Display MoreYes but being realistic the careline activation call has potential to develop.
Say a person falls at home causing injury and they activate their careline. Help arrives and discover it's a bit more than a fall it could be a broken bone or the fall may have been caused by a medical event.
Other things to consider here is careline activation handled via ambulance dispatch? I know for years it was sent to local council team and now believe it is sent to a care company. Both these would send out their own staff first and/or called a next of kin, especially if they got a response from the person. If the person failed to respond it would be then phoned through to ambulance as concern for welfare and also care staff sent and/or next of kin called.
The CFR/RRV/Coresponder all could be used more within the calls we currently have. Adding these 2 calls is pointless really as creates no incentive to have any of these units just now. Why would I want to buy a unit that takes up space and can not resolve 99% of calls? I'd rather send a DCA to any call that way it covers the bases.
I'm well aware that Careline calls have the potential to develop however more often than not they do not require any ambulance for hospital admittance.

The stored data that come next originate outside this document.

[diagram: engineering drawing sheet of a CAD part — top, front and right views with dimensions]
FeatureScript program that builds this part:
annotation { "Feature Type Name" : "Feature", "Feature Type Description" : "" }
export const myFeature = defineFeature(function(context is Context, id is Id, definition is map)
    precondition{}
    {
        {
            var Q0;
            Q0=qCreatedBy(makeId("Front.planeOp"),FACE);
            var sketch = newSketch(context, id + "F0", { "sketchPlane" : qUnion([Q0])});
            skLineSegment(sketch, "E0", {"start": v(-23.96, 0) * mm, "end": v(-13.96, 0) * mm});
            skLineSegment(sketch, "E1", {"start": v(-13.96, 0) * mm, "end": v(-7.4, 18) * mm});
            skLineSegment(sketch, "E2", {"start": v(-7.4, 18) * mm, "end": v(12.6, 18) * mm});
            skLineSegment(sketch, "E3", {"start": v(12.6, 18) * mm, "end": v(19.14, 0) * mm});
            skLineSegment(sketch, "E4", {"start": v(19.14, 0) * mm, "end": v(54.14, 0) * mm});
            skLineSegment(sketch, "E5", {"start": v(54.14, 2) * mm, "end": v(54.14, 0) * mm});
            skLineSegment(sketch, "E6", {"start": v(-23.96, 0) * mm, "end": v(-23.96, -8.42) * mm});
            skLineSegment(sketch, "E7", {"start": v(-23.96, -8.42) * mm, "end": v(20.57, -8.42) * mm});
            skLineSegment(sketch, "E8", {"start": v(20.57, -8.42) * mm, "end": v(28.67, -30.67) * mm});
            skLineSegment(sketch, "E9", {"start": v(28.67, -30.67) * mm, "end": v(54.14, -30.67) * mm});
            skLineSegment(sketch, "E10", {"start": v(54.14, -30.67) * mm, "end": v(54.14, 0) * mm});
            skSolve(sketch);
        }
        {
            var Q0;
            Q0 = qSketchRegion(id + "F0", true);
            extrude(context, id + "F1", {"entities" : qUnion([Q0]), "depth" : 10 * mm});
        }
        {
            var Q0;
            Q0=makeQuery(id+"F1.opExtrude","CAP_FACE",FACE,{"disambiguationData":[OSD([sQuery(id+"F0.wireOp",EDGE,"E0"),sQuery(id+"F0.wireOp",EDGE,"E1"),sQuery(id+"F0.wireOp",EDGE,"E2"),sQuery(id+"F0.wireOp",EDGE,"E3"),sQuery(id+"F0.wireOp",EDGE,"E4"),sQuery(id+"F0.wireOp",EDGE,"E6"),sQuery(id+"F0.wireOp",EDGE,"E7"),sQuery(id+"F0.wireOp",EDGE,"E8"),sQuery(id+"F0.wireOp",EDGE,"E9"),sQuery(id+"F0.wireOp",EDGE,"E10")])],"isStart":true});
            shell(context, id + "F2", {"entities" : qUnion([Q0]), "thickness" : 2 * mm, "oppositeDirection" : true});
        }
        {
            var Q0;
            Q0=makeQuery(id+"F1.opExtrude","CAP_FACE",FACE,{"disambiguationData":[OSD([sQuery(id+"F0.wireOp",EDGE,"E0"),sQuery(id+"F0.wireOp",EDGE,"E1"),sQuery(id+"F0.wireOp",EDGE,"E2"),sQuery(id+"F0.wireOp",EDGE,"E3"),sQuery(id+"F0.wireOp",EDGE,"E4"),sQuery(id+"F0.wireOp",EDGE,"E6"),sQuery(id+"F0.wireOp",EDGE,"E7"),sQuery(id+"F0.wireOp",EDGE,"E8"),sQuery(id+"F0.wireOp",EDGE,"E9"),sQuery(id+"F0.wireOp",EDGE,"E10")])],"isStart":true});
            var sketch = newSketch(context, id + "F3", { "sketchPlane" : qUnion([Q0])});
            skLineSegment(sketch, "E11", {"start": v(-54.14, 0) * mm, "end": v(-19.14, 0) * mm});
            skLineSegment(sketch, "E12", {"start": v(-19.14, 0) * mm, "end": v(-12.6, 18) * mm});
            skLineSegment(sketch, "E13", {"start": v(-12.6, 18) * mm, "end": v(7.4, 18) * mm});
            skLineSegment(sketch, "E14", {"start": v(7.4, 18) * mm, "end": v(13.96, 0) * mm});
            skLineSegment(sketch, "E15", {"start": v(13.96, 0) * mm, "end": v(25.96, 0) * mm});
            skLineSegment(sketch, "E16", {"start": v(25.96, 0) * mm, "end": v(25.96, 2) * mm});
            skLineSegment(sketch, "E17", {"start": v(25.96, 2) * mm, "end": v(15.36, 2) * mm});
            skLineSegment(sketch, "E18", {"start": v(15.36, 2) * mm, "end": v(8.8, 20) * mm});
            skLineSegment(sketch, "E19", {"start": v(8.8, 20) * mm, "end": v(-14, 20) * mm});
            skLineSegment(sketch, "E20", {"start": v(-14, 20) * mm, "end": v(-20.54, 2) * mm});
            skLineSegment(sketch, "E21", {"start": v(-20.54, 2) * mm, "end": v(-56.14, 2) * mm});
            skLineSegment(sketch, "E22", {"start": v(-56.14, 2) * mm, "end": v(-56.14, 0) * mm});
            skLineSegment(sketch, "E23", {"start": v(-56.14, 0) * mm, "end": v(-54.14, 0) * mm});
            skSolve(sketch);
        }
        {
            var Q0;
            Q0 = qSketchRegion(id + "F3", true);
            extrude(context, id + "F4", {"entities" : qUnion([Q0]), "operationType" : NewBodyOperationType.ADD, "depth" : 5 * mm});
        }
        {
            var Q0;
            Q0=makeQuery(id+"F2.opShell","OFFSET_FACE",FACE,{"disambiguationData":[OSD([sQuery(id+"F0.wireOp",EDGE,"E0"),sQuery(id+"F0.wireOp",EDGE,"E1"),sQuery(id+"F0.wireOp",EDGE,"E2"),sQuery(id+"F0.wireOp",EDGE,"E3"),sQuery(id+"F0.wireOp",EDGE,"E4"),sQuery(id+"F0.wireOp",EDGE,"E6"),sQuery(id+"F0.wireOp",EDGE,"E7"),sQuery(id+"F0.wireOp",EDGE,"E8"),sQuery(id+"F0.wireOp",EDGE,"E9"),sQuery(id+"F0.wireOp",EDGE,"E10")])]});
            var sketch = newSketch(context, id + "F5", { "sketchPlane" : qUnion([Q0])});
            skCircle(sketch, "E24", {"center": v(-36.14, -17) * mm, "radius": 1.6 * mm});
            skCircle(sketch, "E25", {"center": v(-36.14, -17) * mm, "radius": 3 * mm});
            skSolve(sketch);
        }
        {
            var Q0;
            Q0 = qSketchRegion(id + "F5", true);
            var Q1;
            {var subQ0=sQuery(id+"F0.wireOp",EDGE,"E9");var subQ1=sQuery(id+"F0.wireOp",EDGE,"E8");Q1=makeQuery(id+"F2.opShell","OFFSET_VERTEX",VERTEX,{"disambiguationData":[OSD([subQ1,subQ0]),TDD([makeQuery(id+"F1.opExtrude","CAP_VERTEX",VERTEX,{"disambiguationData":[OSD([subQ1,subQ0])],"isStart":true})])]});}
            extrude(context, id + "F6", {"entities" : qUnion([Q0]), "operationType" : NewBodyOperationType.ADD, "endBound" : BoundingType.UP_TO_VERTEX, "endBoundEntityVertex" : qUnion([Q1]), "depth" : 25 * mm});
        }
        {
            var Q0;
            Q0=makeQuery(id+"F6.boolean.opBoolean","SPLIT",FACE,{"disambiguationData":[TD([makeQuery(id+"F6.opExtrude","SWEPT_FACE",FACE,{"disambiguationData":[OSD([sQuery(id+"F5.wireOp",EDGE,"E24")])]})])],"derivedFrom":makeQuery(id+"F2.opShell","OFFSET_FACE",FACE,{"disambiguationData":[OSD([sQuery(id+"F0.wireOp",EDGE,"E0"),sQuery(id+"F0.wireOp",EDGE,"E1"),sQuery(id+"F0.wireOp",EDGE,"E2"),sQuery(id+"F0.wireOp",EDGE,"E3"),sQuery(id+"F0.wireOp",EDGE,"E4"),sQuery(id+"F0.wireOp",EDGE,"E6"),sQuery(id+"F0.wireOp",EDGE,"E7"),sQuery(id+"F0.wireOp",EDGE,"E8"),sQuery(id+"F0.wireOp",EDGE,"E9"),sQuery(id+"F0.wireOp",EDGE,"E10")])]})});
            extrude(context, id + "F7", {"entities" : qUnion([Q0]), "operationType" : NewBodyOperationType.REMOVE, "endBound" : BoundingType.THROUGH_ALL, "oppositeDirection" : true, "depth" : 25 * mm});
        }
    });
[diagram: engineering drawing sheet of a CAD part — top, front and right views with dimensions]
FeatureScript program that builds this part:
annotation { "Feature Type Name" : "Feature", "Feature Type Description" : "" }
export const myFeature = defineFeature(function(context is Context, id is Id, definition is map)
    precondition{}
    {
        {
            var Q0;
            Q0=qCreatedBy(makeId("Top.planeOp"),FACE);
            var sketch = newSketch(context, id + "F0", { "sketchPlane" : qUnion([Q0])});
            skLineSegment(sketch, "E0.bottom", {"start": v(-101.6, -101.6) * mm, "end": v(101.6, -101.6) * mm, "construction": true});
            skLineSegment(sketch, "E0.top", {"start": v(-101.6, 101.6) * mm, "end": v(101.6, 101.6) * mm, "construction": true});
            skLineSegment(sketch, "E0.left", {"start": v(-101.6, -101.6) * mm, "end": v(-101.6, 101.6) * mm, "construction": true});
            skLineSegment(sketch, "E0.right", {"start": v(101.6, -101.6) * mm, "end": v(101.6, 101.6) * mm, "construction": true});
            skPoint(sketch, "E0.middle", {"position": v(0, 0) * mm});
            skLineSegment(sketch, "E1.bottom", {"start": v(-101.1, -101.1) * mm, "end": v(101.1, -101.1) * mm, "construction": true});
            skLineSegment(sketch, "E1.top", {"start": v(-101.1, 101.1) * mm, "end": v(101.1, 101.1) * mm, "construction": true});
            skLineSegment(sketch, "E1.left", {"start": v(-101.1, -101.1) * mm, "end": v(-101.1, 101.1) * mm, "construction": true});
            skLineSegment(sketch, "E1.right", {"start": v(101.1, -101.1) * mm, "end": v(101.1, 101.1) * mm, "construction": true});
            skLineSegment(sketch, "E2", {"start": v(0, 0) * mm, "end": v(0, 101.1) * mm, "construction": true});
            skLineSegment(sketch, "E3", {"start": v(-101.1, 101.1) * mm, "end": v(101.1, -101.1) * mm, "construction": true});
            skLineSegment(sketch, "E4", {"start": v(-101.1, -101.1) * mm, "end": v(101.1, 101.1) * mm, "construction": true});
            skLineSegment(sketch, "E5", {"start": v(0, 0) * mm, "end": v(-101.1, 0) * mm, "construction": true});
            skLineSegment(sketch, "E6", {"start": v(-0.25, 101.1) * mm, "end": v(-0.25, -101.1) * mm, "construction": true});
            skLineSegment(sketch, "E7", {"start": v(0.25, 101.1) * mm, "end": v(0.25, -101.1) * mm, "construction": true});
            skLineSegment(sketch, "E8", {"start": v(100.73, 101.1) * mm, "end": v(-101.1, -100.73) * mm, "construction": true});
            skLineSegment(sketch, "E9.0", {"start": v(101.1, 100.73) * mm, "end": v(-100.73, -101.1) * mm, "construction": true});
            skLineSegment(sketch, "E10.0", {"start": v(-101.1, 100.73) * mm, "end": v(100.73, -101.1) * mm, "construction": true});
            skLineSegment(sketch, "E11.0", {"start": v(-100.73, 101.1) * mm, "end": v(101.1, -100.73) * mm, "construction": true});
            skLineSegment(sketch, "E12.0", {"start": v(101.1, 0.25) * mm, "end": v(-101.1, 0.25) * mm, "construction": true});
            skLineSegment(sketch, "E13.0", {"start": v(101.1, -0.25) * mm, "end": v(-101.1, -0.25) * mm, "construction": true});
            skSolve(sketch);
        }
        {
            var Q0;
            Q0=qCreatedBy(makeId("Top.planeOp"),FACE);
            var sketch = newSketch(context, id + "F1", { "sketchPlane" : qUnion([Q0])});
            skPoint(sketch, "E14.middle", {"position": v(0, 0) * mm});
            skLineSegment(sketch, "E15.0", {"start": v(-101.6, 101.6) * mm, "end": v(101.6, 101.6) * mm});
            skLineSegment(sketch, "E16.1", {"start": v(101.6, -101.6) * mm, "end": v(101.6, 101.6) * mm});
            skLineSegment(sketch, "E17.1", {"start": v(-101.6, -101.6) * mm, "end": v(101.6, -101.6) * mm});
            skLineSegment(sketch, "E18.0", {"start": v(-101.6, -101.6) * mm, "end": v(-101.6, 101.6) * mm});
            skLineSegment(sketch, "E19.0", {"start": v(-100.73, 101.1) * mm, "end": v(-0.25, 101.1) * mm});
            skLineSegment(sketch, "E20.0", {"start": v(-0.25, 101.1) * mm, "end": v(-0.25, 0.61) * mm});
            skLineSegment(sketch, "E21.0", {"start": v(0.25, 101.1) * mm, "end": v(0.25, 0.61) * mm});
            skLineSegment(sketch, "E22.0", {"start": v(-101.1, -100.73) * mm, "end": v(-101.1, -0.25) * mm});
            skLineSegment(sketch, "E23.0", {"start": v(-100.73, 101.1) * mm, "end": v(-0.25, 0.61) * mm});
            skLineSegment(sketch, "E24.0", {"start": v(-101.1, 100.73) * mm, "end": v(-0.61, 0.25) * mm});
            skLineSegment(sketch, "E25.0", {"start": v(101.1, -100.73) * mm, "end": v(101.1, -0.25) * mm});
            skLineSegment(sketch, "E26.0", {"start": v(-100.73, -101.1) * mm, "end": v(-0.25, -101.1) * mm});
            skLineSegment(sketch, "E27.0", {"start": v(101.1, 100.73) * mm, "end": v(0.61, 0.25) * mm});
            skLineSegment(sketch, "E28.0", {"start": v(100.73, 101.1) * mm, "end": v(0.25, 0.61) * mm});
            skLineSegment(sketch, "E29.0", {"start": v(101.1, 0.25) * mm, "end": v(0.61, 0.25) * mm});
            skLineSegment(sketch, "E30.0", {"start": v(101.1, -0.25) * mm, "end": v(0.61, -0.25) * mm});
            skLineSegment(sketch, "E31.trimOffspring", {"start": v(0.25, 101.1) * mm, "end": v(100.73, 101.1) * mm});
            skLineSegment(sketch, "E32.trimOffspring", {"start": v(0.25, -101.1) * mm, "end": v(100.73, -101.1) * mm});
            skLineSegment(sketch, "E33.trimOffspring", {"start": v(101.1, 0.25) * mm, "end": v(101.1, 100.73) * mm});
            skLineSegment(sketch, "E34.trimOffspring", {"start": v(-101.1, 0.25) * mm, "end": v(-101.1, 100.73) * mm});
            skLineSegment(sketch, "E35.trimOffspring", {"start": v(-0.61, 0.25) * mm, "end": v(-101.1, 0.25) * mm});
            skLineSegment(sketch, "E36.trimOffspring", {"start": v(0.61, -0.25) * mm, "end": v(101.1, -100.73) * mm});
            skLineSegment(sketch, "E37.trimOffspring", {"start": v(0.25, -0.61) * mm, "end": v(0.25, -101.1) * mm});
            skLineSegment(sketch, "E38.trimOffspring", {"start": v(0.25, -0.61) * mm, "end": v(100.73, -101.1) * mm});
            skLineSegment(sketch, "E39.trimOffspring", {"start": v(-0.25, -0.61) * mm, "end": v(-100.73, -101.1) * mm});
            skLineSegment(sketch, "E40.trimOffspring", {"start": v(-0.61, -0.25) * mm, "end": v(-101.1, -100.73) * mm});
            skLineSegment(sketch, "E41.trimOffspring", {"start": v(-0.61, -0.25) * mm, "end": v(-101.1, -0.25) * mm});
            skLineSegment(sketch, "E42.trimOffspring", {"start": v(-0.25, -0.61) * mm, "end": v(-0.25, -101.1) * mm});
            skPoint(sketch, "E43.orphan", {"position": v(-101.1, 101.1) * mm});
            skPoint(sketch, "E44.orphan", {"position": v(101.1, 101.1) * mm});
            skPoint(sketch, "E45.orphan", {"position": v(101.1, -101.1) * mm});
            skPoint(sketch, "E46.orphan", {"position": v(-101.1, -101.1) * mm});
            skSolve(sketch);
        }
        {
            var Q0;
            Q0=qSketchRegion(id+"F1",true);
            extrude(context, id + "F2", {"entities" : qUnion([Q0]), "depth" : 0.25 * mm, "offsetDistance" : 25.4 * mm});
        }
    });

Careline activations routinely come to ambulance control, even when the careline has verbal communication with the PT.
Yes you're right, responders could be used more within the calls we currently have however the set up is not good enough for them to work properly.
You may not want to use the Responders, that's down to you.. Other members will.
With your logic you may aswell say what's the point in the CBRNe and Ambulance Control units? They're just duplicates of the fire ones.
These two missions have been introduced to create a purpose for the responders, ask the DEVs for too much it will be harder to get what's asked but ask for a bit at a time.. Then it's easier.